Longer Production Schedule

Winter said an estimated increase in the program’s total procurement cost to $346.2 billion from $319.1 billion last year was “largely driven” by the adjustments to the jet’s production schedule. The U.S. Air Force reduced its maximum annual rate of aircraft purchases to 60 per year from 80, a move which extended the planned procurements by six additional years from fiscal 2038 to fiscal 2044, he said. The Air Force is the largest single buyer of the fighter.

The estimate for the overall average per-jet program acquisition cost in current dollars — the most complete measure of a weapon’s cost — increased to $164.6 million per jet from $154.3 million, according to the release.

The acquisition report also informed Congress that the Pentagon is adding 13 Marine Corps “B” model short-takeoff-and-vertical landing versions of the fighter that will increase the total quantity of U.S. jets purchased to 2,456 from the long-standing goal of 2,443.

The F-35 “actual negotiated near-term” unit prices, that include engine cost and fees to Lockheed “continue to decline,” Winter said.

Lockheed “has not had the opportunity to review the 2016 Selected Acquisition Report, but cost continues to come down on the F-35 program,” spokesman Mark Johnson said in a statement. “Working with the Joint Program Office, we have driven the per-unit cost of theF-35A down to $94.6 million” in the latest block buy. That “represents a 62% reduction in price since 2010, and we are confident that we’ll meet our target of less than $85 million per jet in 2019.”

Nevertheless, the program’s estimated total increase comes after the F-35 struggled for years with cost overruns and schedule delays that infuriated Congress.

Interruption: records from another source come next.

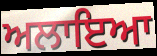
ਅਲਾਇਆ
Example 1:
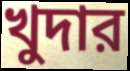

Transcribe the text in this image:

খুদার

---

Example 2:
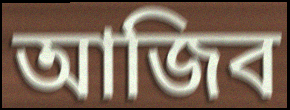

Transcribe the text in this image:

আজিব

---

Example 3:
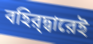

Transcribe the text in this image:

বহির্‌দ্বারেই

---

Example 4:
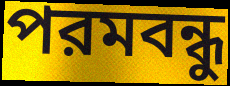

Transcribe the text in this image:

পরমবন্ধু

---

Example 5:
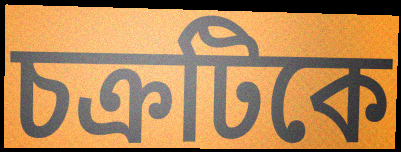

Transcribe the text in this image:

চক্রটিকে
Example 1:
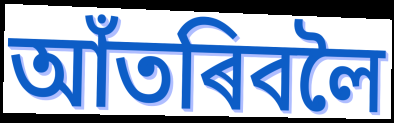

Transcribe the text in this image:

আঁতৰিবলৈ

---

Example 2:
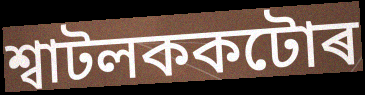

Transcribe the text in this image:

শ্বাটলককটোৰ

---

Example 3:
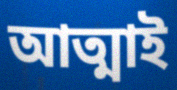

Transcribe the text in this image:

আত্মাই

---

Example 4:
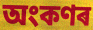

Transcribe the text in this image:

অংকণৰ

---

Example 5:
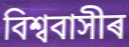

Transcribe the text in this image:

বিশ্ববাসীৰ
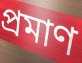
প্রমাণ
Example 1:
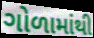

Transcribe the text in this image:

ગોળામાંથી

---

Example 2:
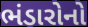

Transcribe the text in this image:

ભંડારોનો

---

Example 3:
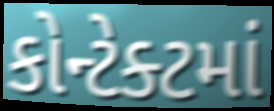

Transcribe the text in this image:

કોન્ટેક્ટમાં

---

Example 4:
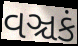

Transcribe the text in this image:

વઞ્ચકં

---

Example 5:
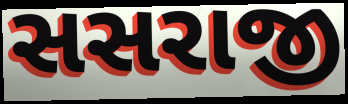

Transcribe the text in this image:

સસરાજી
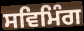
ਸਵਿਮਿੰਗ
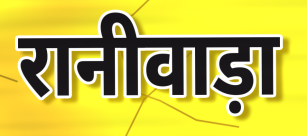
रानीवाड़ा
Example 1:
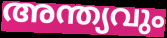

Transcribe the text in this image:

അന്ത്യവും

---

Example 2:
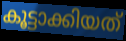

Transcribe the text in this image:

കൂട്ടാക്കിയത്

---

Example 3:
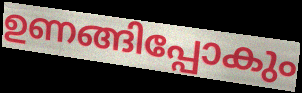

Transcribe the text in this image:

ഉണങ്ങിപ്പോകും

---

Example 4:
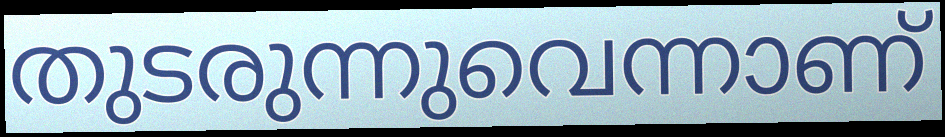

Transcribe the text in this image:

തുടരുന്നുവെന്നാണ്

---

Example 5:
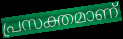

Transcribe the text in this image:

പ്രസക്തമാണ്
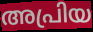
അപ്രിയ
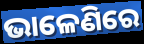
ଭାଳେଣିରେ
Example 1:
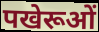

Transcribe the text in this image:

पखेरूओं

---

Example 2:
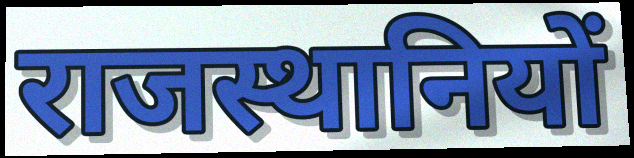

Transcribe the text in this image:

That prompted a major reorganization of the F-35 program management and development schedule in 2010, under then-Secretary Robert Gates, that largely stabilized the program.

Republican Senator John McCain, chairman of the Armed Services Committee, said on Twitter that the report is evidence that “after years of delays & massive cost overruns, another reminder that the true cost of the F-35 program is still TBD.” Still, McCain’s panel authorized in its version of the fiscal 2018 spending request 24 additional F-35 over the 70 the Pentagon requested.